__Action item__. Copy out everything in the data below, from the line containing "shape as 133 mm" down to the line containing "got: 16.7 mm", with both of those lines included and nothing else. Leave the pictures out of your copy.

[Stored data entries]
★ ★ ★ ★ ★ ★ ★
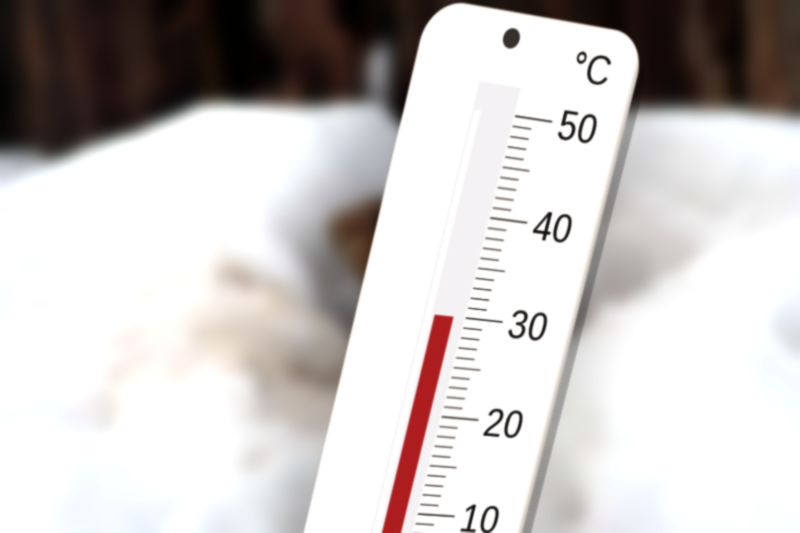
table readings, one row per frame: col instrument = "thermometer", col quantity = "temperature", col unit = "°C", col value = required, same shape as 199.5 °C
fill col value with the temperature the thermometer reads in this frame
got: 30 °C
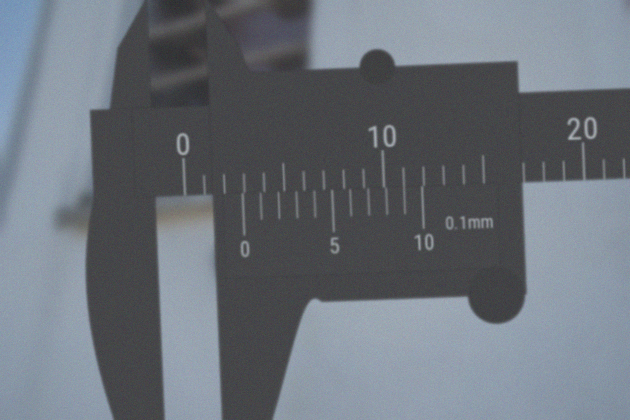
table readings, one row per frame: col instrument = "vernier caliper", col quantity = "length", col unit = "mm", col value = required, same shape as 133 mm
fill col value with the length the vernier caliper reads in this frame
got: 2.9 mm
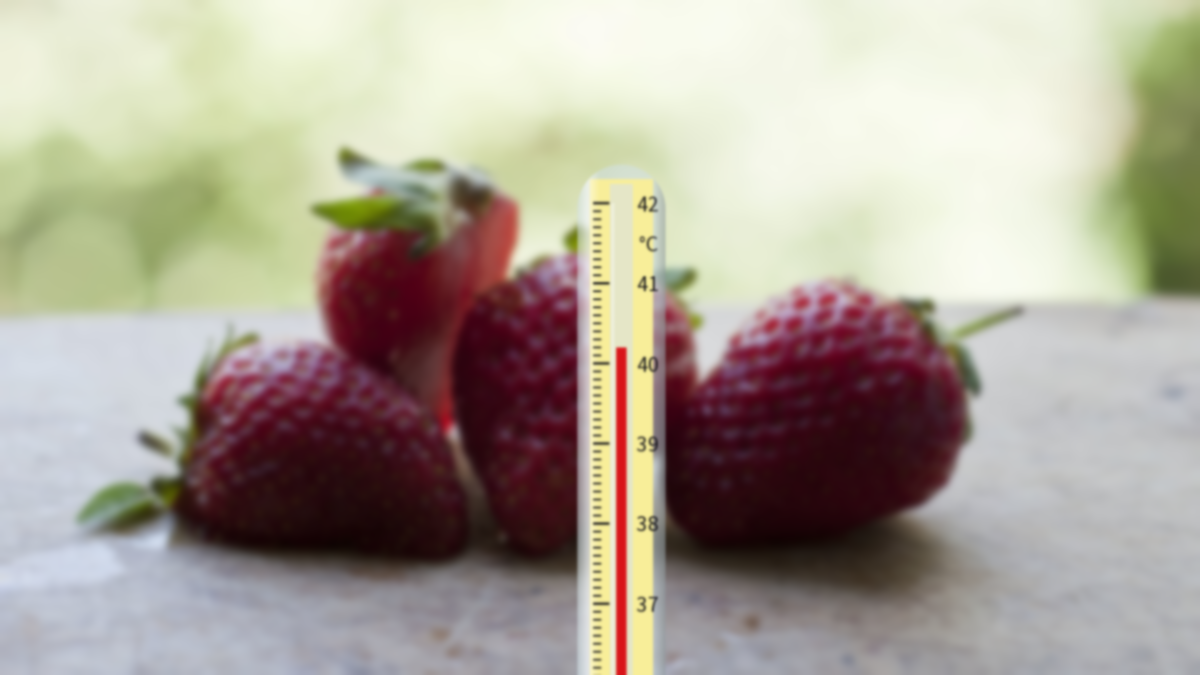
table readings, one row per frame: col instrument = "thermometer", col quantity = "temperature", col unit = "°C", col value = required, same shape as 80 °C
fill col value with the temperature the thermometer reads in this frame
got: 40.2 °C
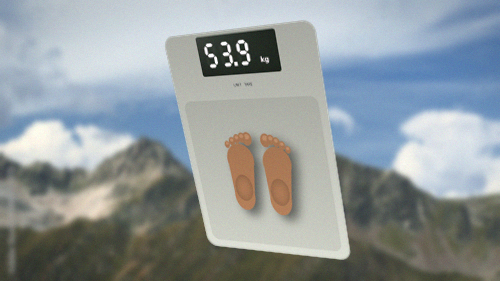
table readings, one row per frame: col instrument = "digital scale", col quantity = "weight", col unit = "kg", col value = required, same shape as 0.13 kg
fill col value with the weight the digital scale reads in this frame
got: 53.9 kg
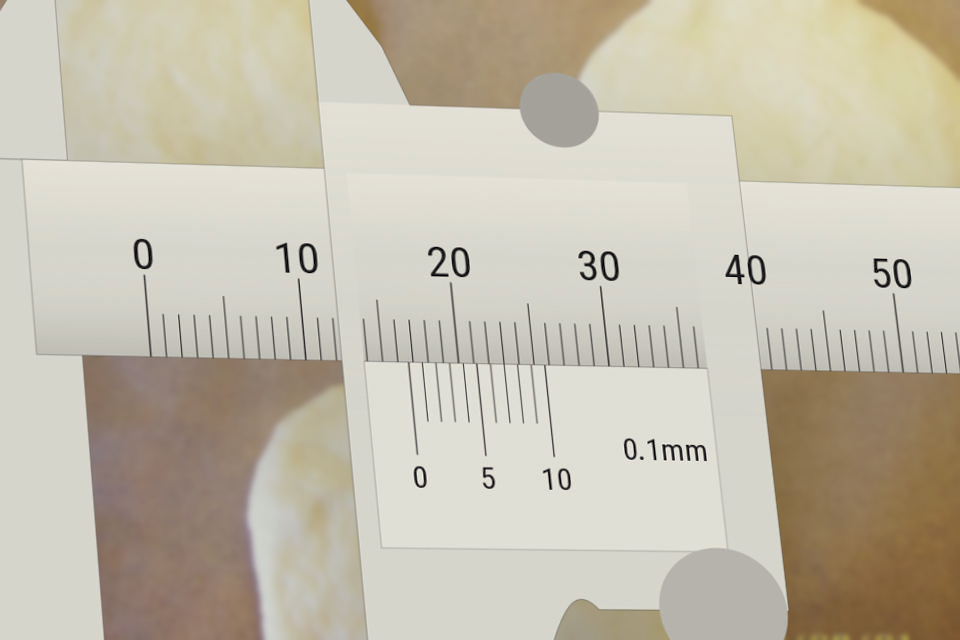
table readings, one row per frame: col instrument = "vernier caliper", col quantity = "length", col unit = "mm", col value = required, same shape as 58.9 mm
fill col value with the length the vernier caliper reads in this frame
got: 16.7 mm
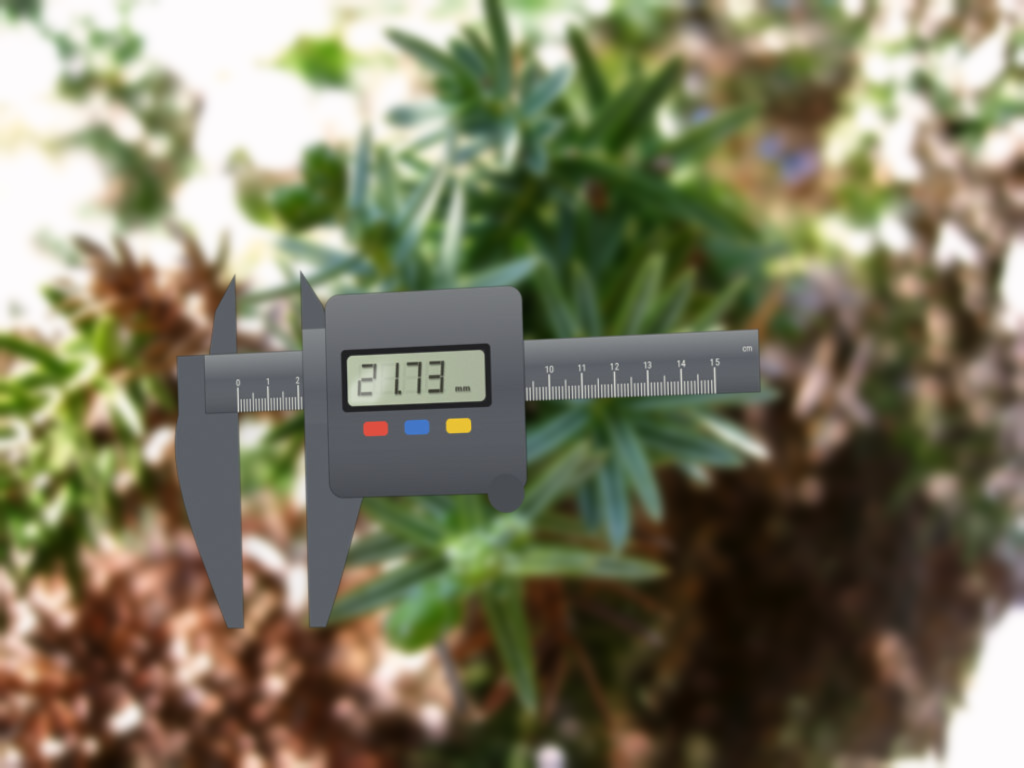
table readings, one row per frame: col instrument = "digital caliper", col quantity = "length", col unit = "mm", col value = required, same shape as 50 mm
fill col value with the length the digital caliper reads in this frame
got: 21.73 mm
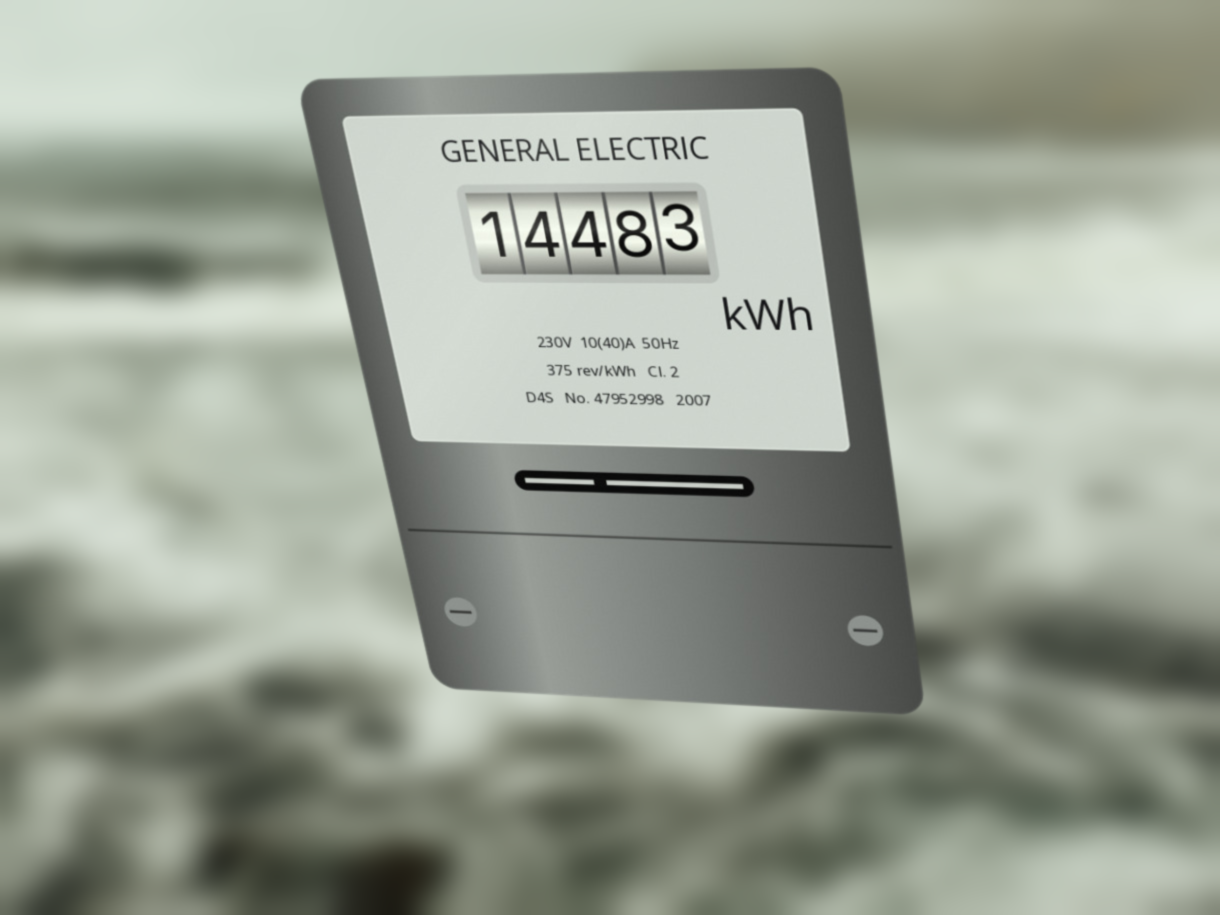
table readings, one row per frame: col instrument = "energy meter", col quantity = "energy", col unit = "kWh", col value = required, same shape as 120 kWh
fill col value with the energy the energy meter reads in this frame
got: 14483 kWh
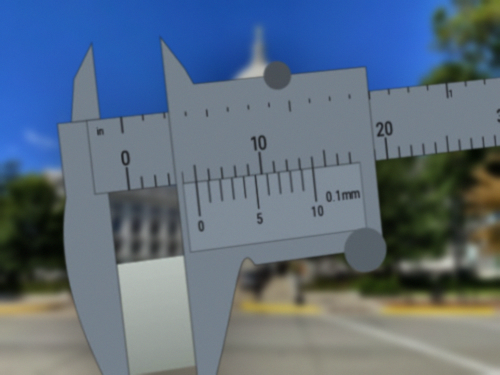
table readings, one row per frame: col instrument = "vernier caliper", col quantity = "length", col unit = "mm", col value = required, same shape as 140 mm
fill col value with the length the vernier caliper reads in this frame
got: 5.0 mm
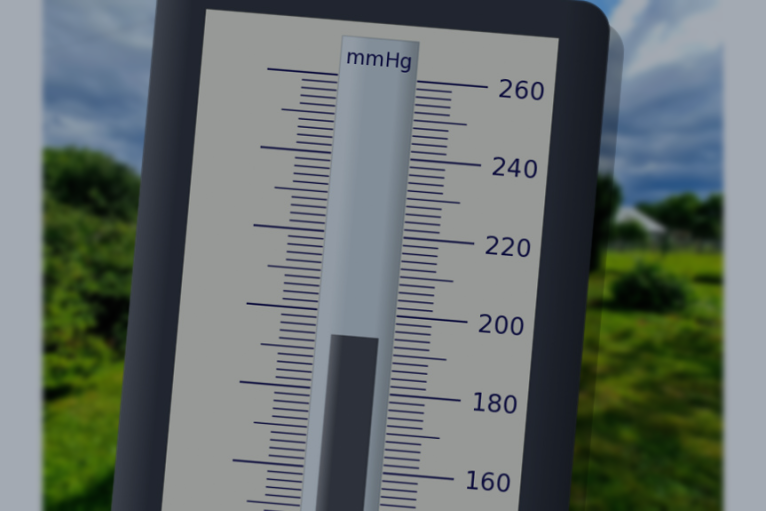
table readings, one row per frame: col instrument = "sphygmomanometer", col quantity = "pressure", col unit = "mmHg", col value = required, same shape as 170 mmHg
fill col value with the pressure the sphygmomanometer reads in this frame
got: 194 mmHg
★ ★ ★ ★ ★ ★ ★
__Written solution__.
table readings, one row per frame: col instrument = "vernier caliper", col quantity = "length", col unit = "mm", col value = required, same shape as 133 mm
fill col value with the length the vernier caliper reads in this frame
got: 2.9 mm
table readings, one row per frame: col instrument = "thermometer", col quantity = "temperature", col unit = "°C", col value = required, same shape as 80 °C
fill col value with the temperature the thermometer reads in this frame
got: 40.2 °C
table readings, one row per frame: col instrument = "digital scale", col quantity = "weight", col unit = "kg", col value = required, same shape as 0.13 kg
fill col value with the weight the digital scale reads in this frame
got: 53.9 kg
table readings, one row per frame: col instrument = "vernier caliper", col quantity = "length", col unit = "mm", col value = required, same shape as 58.9 mm
fill col value with the length the vernier caliper reads in this frame
got: 16.7 mm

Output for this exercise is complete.